New Views of Stellar Explosions: The Supernova Spectropolarimetry Project

Nearly all supernovae possess spectropolarimetric signatures that indicate the presence of aspherical morphologies. These asphericities may include, for example, global asymmetries in the ejecta's shape or velocity structure, clumpy distributions of ejected material, or interactions between the supernova and surrounding inhomogeneous circumstellar material. Interpreting spectropolarimetric signatures and their variations over time can give rise to unprecedentedly detailed information about the explosion mechanism, the physical processes that shape the ejecta, and the properties of the progenitor star. The Supernova Spectropolarimetry Project (SNPOL) is a recently formed collaboration between observers and theorists that focuses on understanding the complex, time-dependent spectropolarimetric behavior of supernovae of all types. Using the CCD Imaging/Spectropolarimeter (SPOL) at the 61" Kuiper, the 90" Bok, and the 6.5-m MMT telescopes, we have obtained multi-epoch observations of 21 supernovae of various types. I will present early observational results from this project and discuss ongoing modeling efforts.
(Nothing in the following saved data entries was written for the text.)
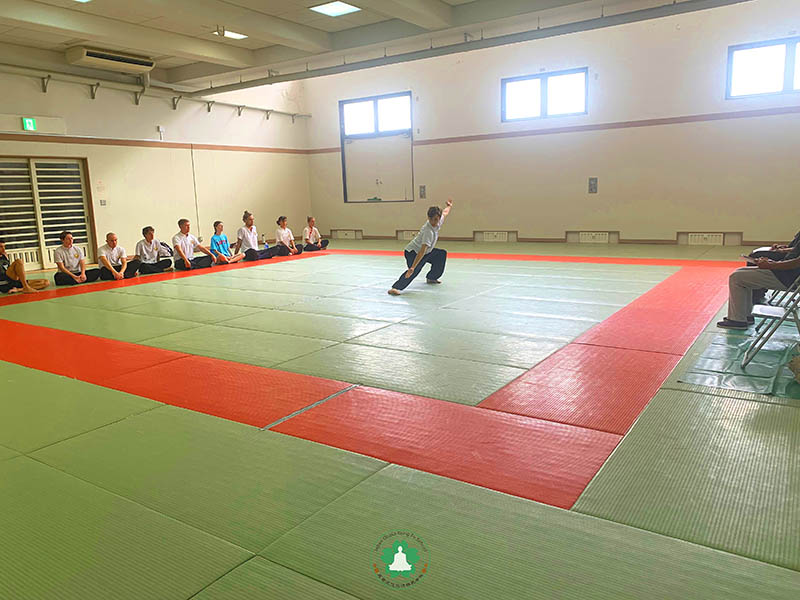
The height and width of the screenshot is (600, 800). Find the location of `air conditioning unit`. air conditioning unit is located at coordinates (130, 59).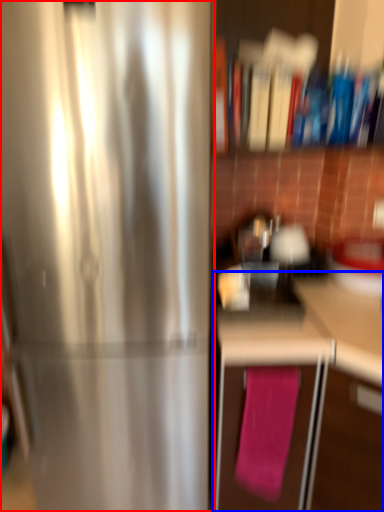
Question: Which object is closer to the camera taking this photo, refrigerator (highlighted by a red box) or cabinetry (highlighted by a blue box)?

Choices:
 (A) refrigerator
 (B) cabinetry

Answer: (B)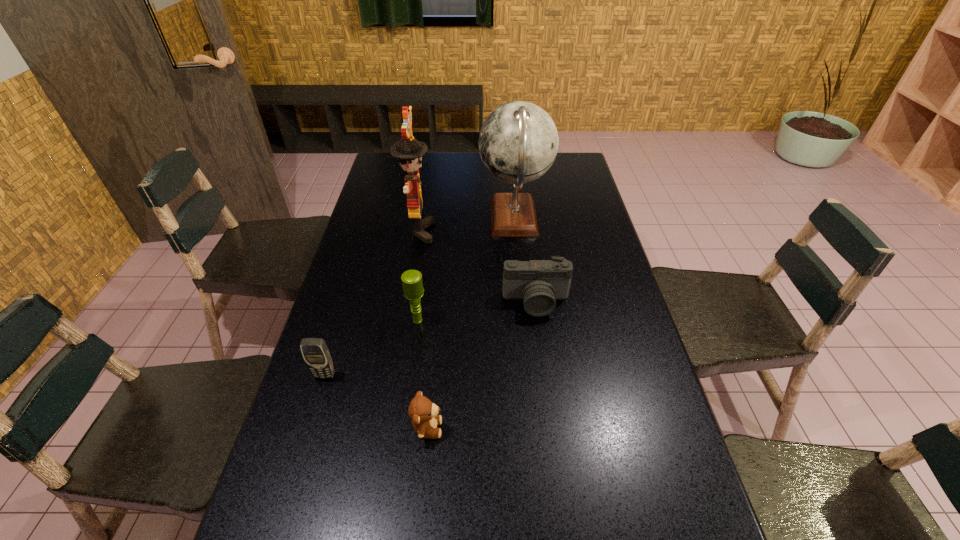
Identify the location of unoccupied area between the globe and the nutcracker. (467, 225).

Find the location of a particular element. The width and height of the screenshot is (960, 540). vacant space that is in between the nearest object and the globe is located at coordinates (470, 323).

Locate an element on the screen. vacant space that's between the camera and the globe is located at coordinates (525, 260).

Locate an element on the screen. This screenshot has width=960, height=540. free space between the camera and the nearest object is located at coordinates (482, 365).

At what (x,y) coordinates should I click in order to perform the action: click on vacant region between the camera and the second nearest object. Please return your answer as a coordinate pair (x, y). Looking at the image, I should click on (430, 339).

I want to click on vacant point located between the camera and the globe, so click(x=525, y=260).

The width and height of the screenshot is (960, 540). In order to click on object identified as the fourth closest to the nutcracker in this screenshot , I will do `click(316, 354)`.

Point out which object is positioned as the second nearest to the teddy bear. Please provide its 2D coordinates. Your answer should be formatted as a tuple, i.e. [(x, y)], where the tuple contains the x and y coordinates of a point satisfying the conditions above.

[(412, 283)]

Identify the location of free region that satisfies the following two spatial constraints: 1. on the front-facing side of the nutcracker; 2. on the front face of the cellular telephone. (395, 375).

Where is `free space that satisfies the following two spatial constraints: 1. on the front-facing side of the third tallest object; 2. on the left side of the nutcracker`? free space that satisfies the following two spatial constraints: 1. on the front-facing side of the third tallest object; 2. on the left side of the nutcracker is located at coordinates (403, 321).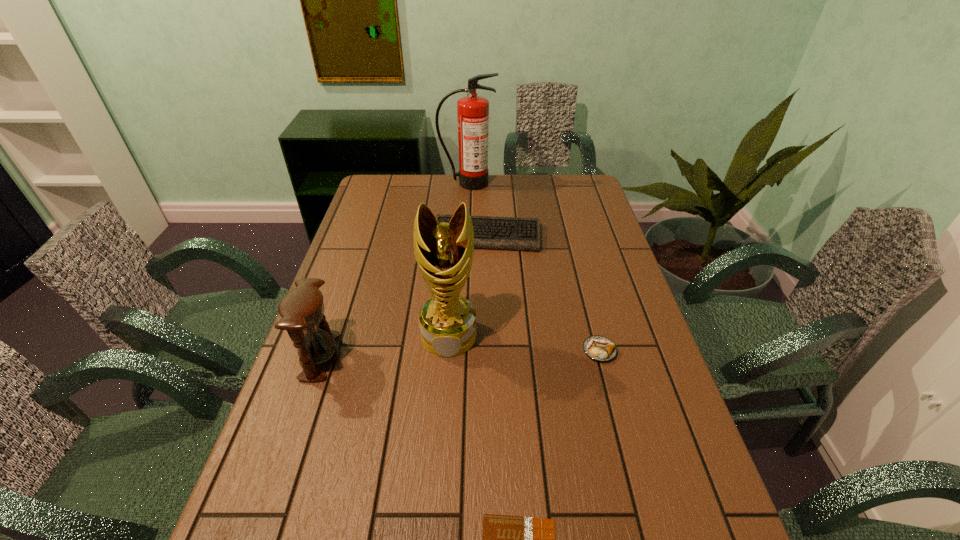
At what (x,y) coordinates should I click in order to perform the action: click on free area in between the third shortest object and the farthest object. Please return your answer as a coordinate pair (x, y). Looking at the image, I should click on (477, 210).

Identify which object is the closest to the computer keyboard. Please provide its 2D coordinates. Your answer should be formatted as a tuple, i.e. [(x, y)], where the tuple contains the x and y coordinates of a point satisfying the conditions above.

[(472, 111)]

Find the location of `object identified as the closest to the fifth nearest object`. object identified as the closest to the fifth nearest object is located at coordinates (472, 111).

Locate an element on the screen. The width and height of the screenshot is (960, 540). free space that satisfies the following two spatial constraints: 1. on the front-facing side of the farthest object; 2. on the left side of the rightmost object is located at coordinates (460, 350).

I want to click on free location that satisfies the following two spatial constraints: 1. on the front side of the second farthest object; 2. on the left side of the fifth tallest object, so click(x=489, y=350).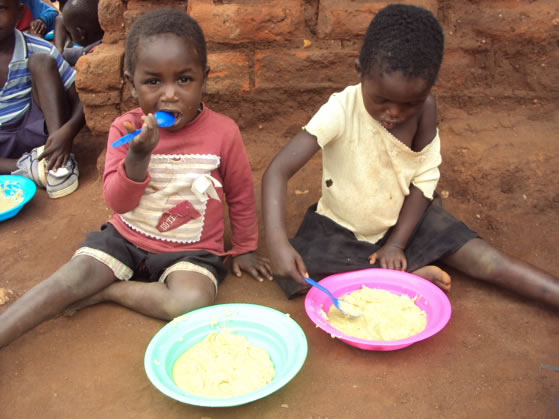
The height and width of the screenshot is (419, 559). In order to click on blue plate in this screenshot , I will do `click(29, 183)`.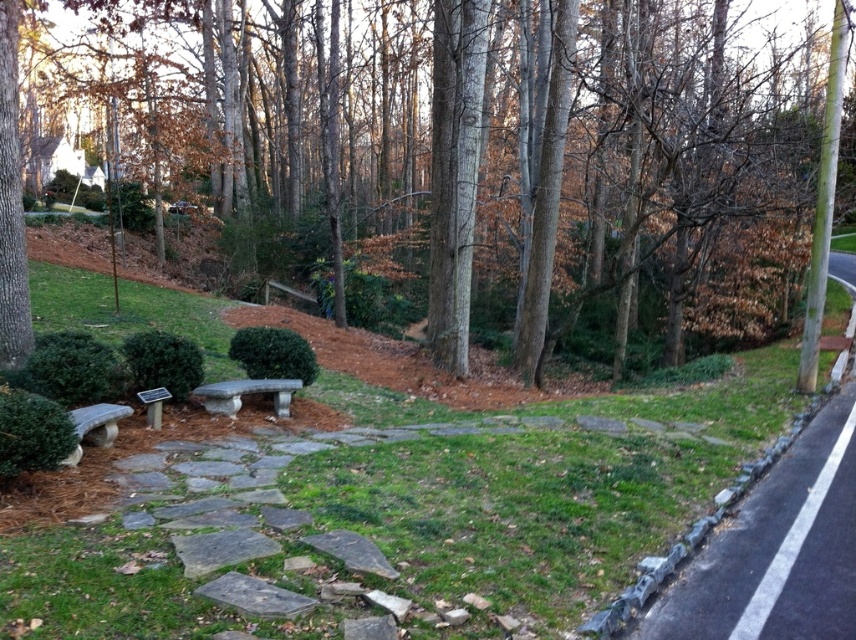
Question: Estimate the real-world distances between objects in this image. Which object is farther from the brown smooth tree at center?

Choices:
 (A) gray stone bench at center
 (B) gray stone bench at lower left
 (C) gray concrete path at lower right
 (D) green grass at center

Answer: (C)

Question: Which of the following is the closest to the observer?

Choices:
 (A) gray stone bench at lower left
 (B) green grass at center

Answer: (B)

Question: Does green grass at center have a larger size compared to gray stone bench at lower left?

Choices:
 (A) no
 (B) yes

Answer: (B)

Question: Does gray stone bench at center come in front of gray stone bench at lower left?

Choices:
 (A) yes
 (B) no

Answer: (B)

Question: Does gray concrete path at lower right appear on the right side of gray stone bench at lower left?

Choices:
 (A) yes
 (B) no

Answer: (A)

Question: Which point appears farthest from the camera in this image?

Choices:
 (A) (293, 380)
 (B) (789, 464)
 (C) (788, 257)
 (D) (114, 426)

Answer: (C)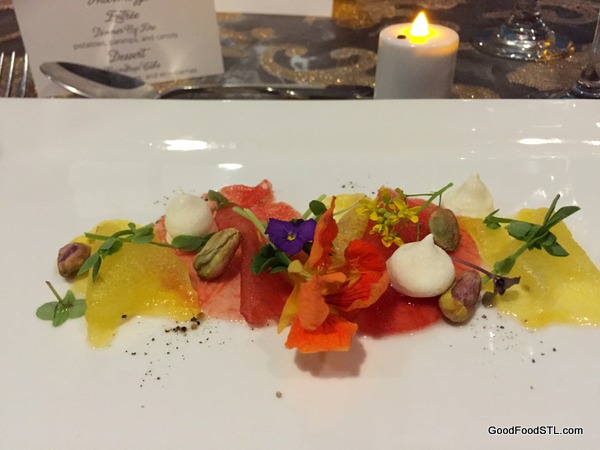
Find the location of `white plate`. white plate is located at coordinates (396, 135).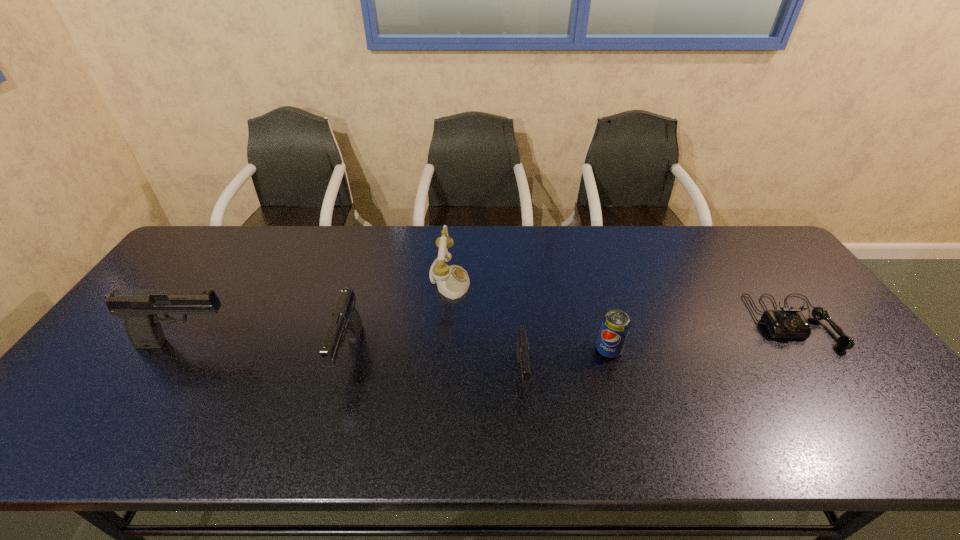
At what (x,y) coordinates should I click in order to perform the action: click on vacant space situated 0.100m aim along the barrel of the leftmost object. Please return your answer as a coordinate pair (x, y). Looking at the image, I should click on (276, 343).

Locate an element on the screen. free location located on the dial of the rightmost object is located at coordinates (839, 386).

Locate an element on the screen. This screenshot has width=960, height=540. free space located on the dial of the left telephone is located at coordinates (588, 281).

Identify the location of vacant area located on the back of the fifth object from left to right. The height and width of the screenshot is (540, 960). (582, 254).

Locate an element on the screen. The height and width of the screenshot is (540, 960). object that is at the far edge is located at coordinates (452, 281).

Where is `object at the left edge`? object at the left edge is located at coordinates (138, 307).

Where is `object located at the right edge`? The height and width of the screenshot is (540, 960). object located at the right edge is located at coordinates (789, 322).

In the image, there is a desktop. Identify the location of vacant space at the far edge. (396, 237).

You are a GUI agent. You are given a task and a screenshot of the screen. Output one action in this format:
    pyautogui.click(x=<x>, y=<y>)
    Task: Click on the free space at the near edge of the desktop
    
    Given the screenshot: What is the action you would take?
    pyautogui.click(x=195, y=385)

The image size is (960, 540). Find the location of `vacant region at the far right corner`. vacant region at the far right corner is located at coordinates (750, 260).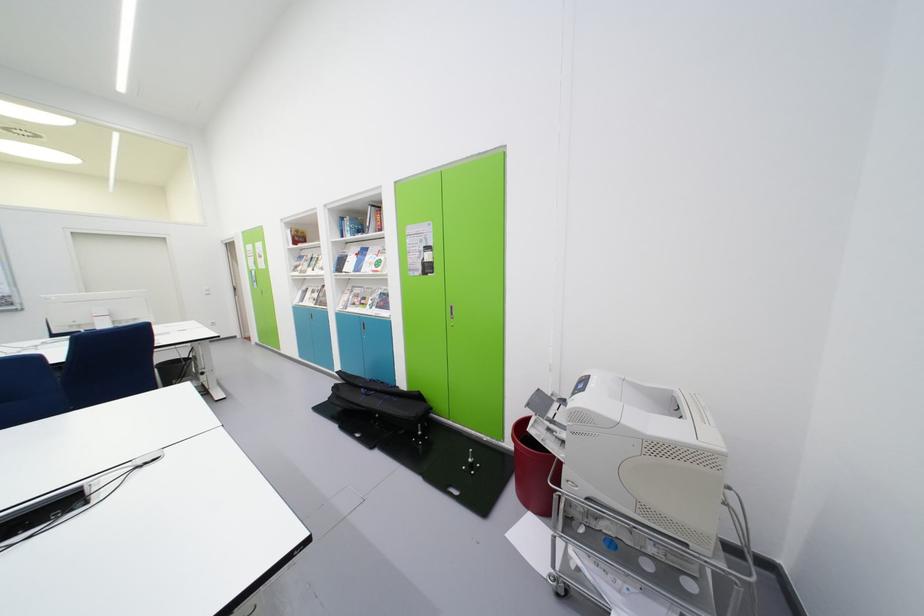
Initial analysis reveals strong, time-variable line polarization signatures that probe the distributions of different chemical species and thereby trace the detailed structure of the ejecta as these supernovae evolve. Our continuing observations will form the most comprehensive survey to date of supernovae in polarized light, allowing us to illuminate previously obscured relationships among subtypes and build a more well-rounded picture of the supernova population as a whole.